Falling Wedges vary in their duration, but will have at least two swing highs and two swing lows in price. Traders should be prepared to adjust the trendlines as needed with additional swings. Volume usually diminishes as the pattern develops & this becomes one of the best keys to determine when the pattern may break & it represents the bullishness of the formation. If volume remains the same or increases during the wedge formation then the signal will be less reliable. Buyers & sellers create this narrowing range-bound price action and eventually prices squeeze to an Apex. The closer to the apex price gets the odds for a breakout of the immediate price range becomes more likely.

Falling Wedges can be a little tricky to trade but traders can ‘stack the deck’ increasing the risk-to-reward ratio for profits when this pattern presents as one of the best performers statistically - the bullish continuation seen in an uptrend.
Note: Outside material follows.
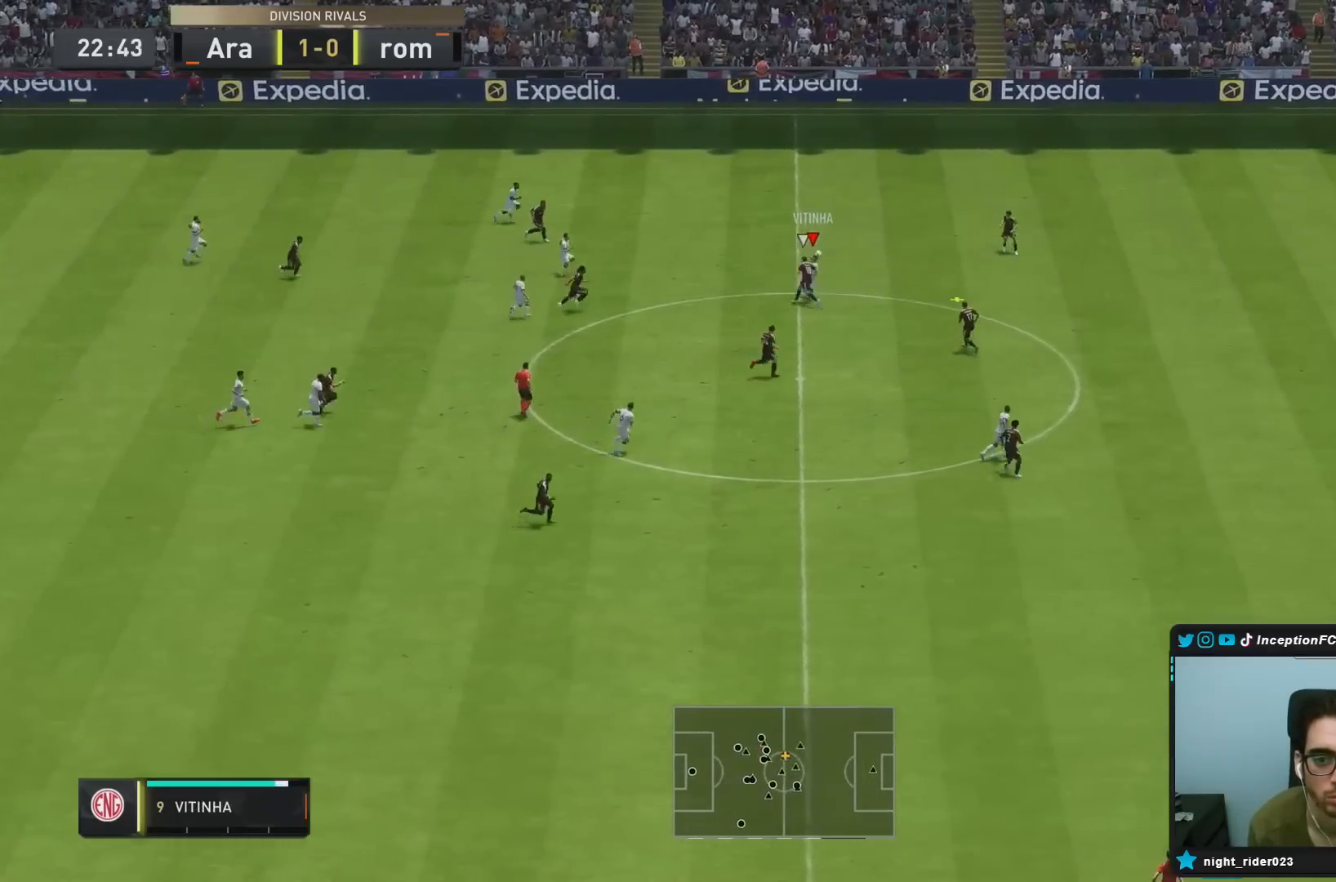
{"dt_ms": 500, "buttons": ["R2"], "left_stick": "right", "right_stick": "center", "events": []}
The bullish continuation pattern has 3 phases:

1) Background: A Strong impulsive, thrusting action with a surge in volume & price establishes a clear picture of the controlling bullish trend direction. In our falling wedge price pattern it is represented visually by a Pole. Higher and more drama the better as the Pole is the Key to recognizing the potential for the continuation of the bullish pattern. The Pole represents trend direction as well as its strength & often this pattern is initiated as a new breakout in price from an established area & buyers are in control.

2) The second phase is a pause for consolidation of the action both in volume & price and is represented by the falling wedge. As traders we like to see this phase short in duration with only 2 or 3 swings while our price action is range bound maintaining the lower lows & lower highs shape and the volume is ‘resting’. Again, pay close attention to the volume action with each push into the tightening slope of the support line which is an indication of weakening supply & offers clues to the bullishness of the pattern.

3) The pattern confirms as a bullish continuation pattern if the action creates a new bullish breakout with a surge again from the bulls in both volume & price. The immediate upper resistance outlined by the falling wedge is the area traders look to see confirm the breakout. Typically the action will mimic the volatility & energy experienced with the Pole creation & volume considerations aid in recognizing further potential for the pattern. Often with a bullish breakout pattern the reaction in volume is ‘delayed’ & price pullbacks to ‘re-test’ are common.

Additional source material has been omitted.